Rheinmetall Aktie: Marktdynamik unverändert?

Nach enttäuschender Umsatzprognose nutzt das Management die Kurskorrektur für Aktienkäufe. Zugleich sichert sich der Rüstungskonzern einen Drohnen-Rahmenvertrag der Bundeswehr über 300 Millionen Euro.

Die Kernpunkte:
  • Umsatzprognose für 2026 liegt unter Analystenerwartungen
  • CEO Papperger kauft persönlich Aktien nach Kursrutsch
  • Rahmenvertrag für Drohnen im Wert von 300 Mio.
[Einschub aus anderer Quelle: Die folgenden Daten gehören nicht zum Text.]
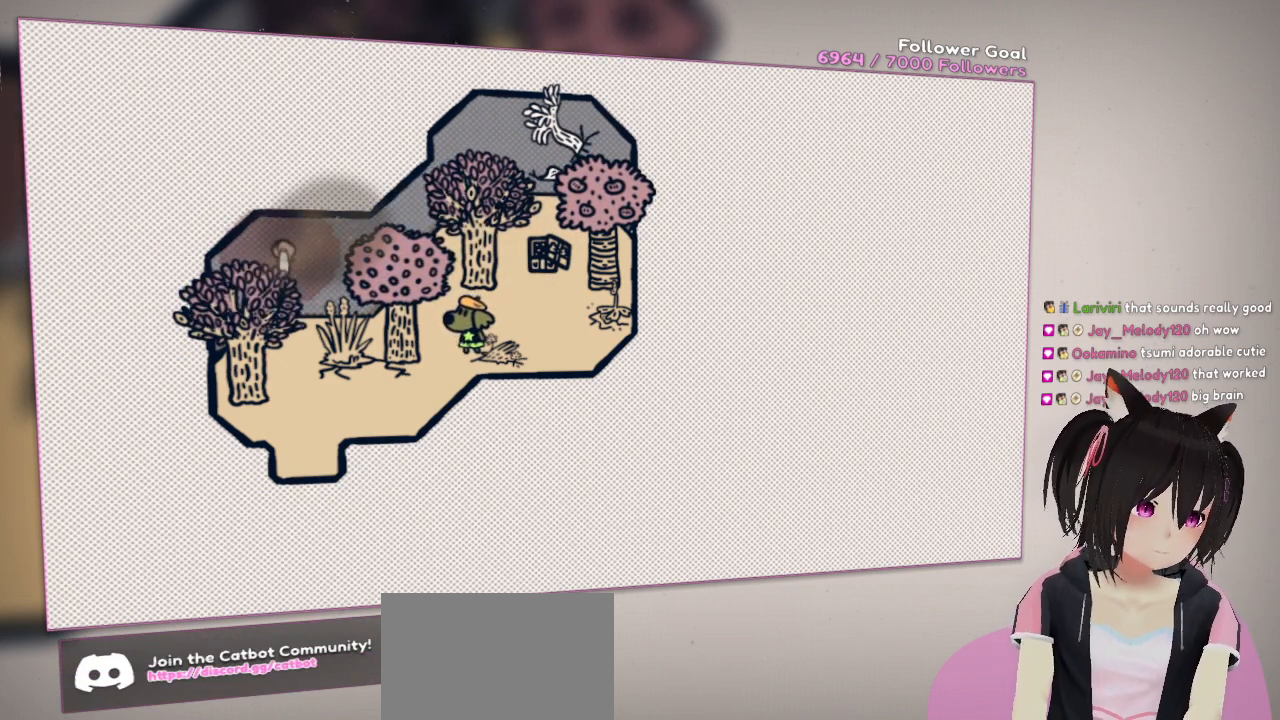
{"buttons": ["R2"], "left_stick": "center", "right_stick": "center", "events": []}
Euro
  • KNDS-Beteiligung wird nicht weiterverfolgt

Nach dem Schock vom Vortag zeigt sich am Freitag ein anderes Bild: Während der Kurs zunächst bis auf 1.580 Euro abgestürzt war, nutzen Insider die Schwäche für Zukäufe. Auch neue Details zu Bundeswehr-Aufträgen rücken die Situation in ein anderes Licht. Der verhaltene Umsatzausblick hatte die Aktie belastet – doch war die Reaktion überzogen?
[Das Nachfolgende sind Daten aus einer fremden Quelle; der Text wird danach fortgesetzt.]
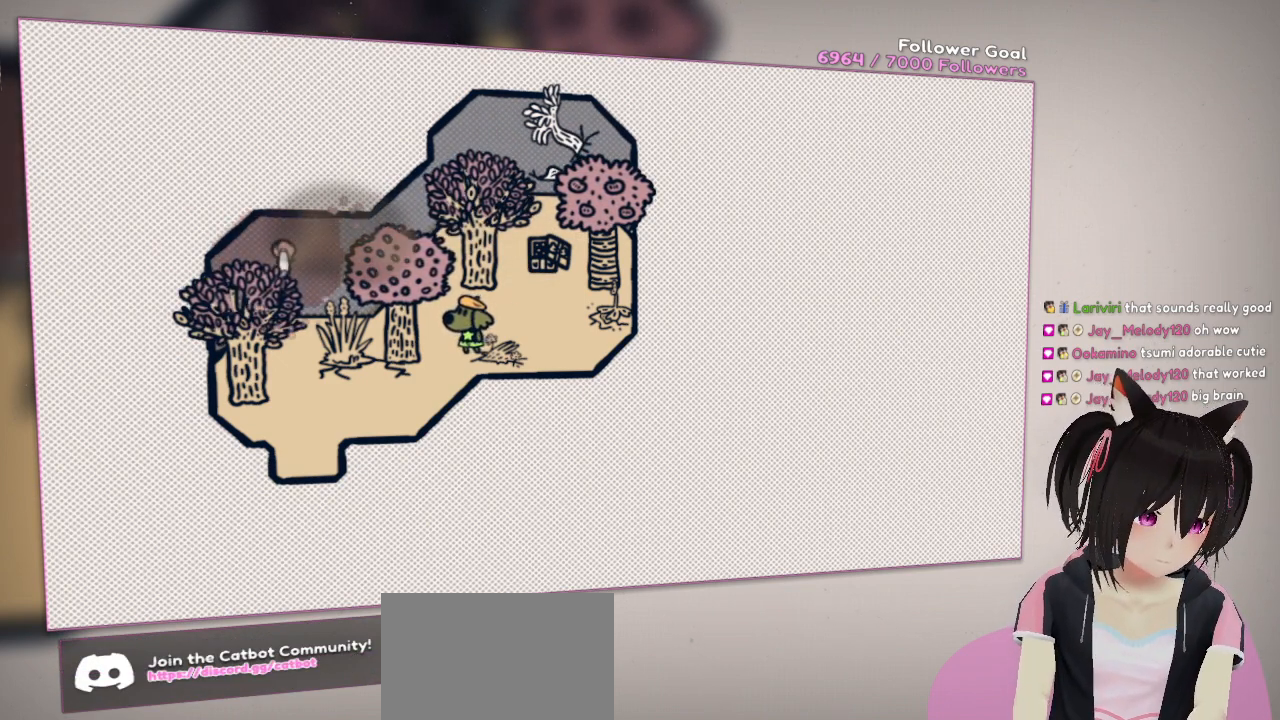
{"buttons": ["R2"], "left_stick": "center", "right_stick": "center", "events": []}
Umsatzprognose enttäuscht den Markt

Im Pre-Close-Call vor den anstehenden Quartalszahlen konkretisierte Rheinmetall die Erwartungen für 2026: Der Umsatz soll bei rund 13,6 Milliarden Euro liegen. Das Problem: Analysten hatten im Schnitt etwa 12 Prozent mehr erwartet. Die Diskrepanz löste den Abverkauf aus.

Wichtige Eckdaten:

  • Umsatz-Guidance 2026: ~13,6 Mrd. Euro (unter Konsens)
  • Operative Marge: Weiterhin 18-20 Prozent erwartet
  • Strategie: Profitabilität vor reinem Volumenwachstum

Die Profitabilität bleibt jedoch stabil. Eine Marge von 18 bis 20 Prozent signalisiert: Der Konzern setzt auf Qualität statt auf reines Mengenwachstum. Der Produktionshochlauf verläuft komplexer als ursprünglich geplant.
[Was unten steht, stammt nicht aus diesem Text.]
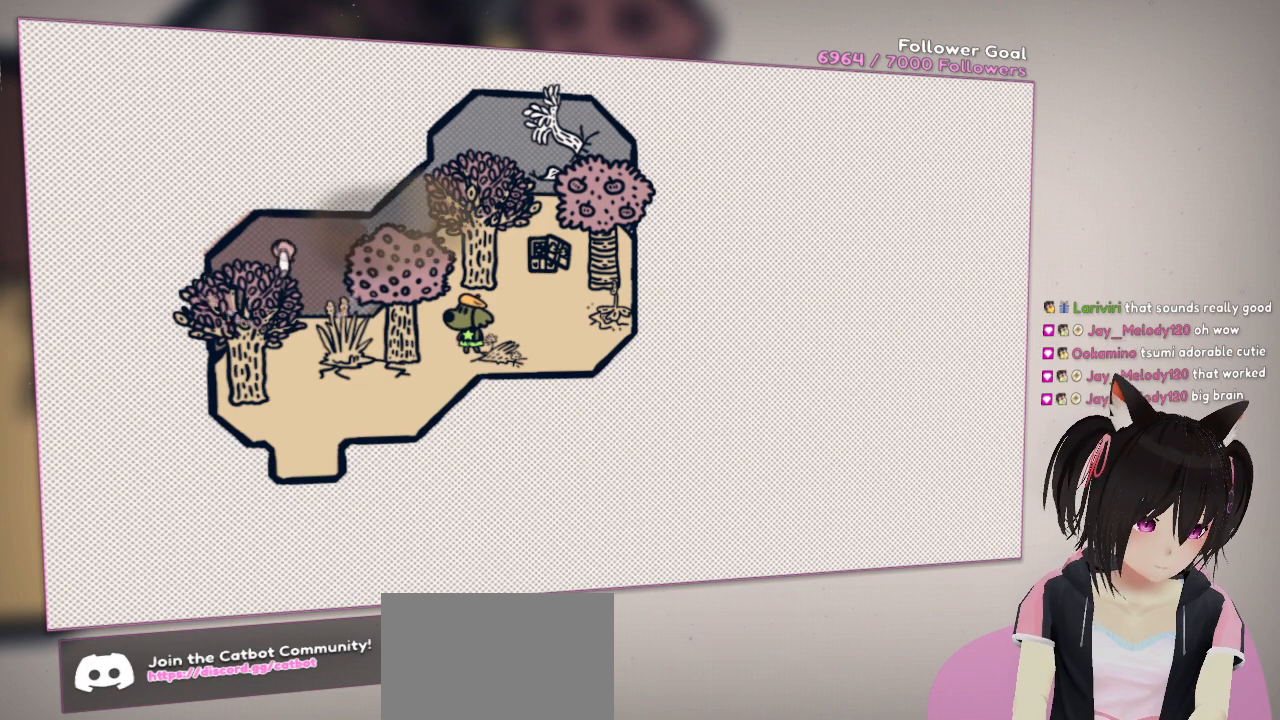
{"buttons": ["R2"], "left_stick": "center", "right_stick": "center", "events": []}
Drohnen-Auftrag: Rheinmetall ist dabei

Anfängliche Berichte hatten den Eindruck erweckt, Rheinmetall sei bei der Drohnen-Beschaffung der Bundeswehr leer ausgegangen. Die Start-ups Helsing und Stark Defence schienen die Gewinner. Tatsächlich sicherte sich der Düsseldorfer Konzern jedoch ebenfalls einen Rahmenvertrag über rund 300 Millionen Euro.

Die Bundeswehr verfolgt eine Mehrlieferanten-Strategie: Neben den Newcomer-Systemen HX-2 und Virtus kommen auch Rheinmetall-Drohnen wie die FV-014 Raider zum Einsatz. Die vermeintliche Niederlage entpuppt sich als Missverständnis.

KNDS-Übernahme vom Tisch

Klarheit herrscht auch bei der strategischen Ausrichtung. Eine direkte Beteiligung am deutsch-französischen Panzerbauer KNDS (Leopard 2) wird nicht weiterverfolgt. KNDS plant stattdessen 2026 einen Börsengang in Frankfurt und Paris. Rheinmetall muss sein Wachstum somit organisch und durch kleinere Zukäufe vorantreiben.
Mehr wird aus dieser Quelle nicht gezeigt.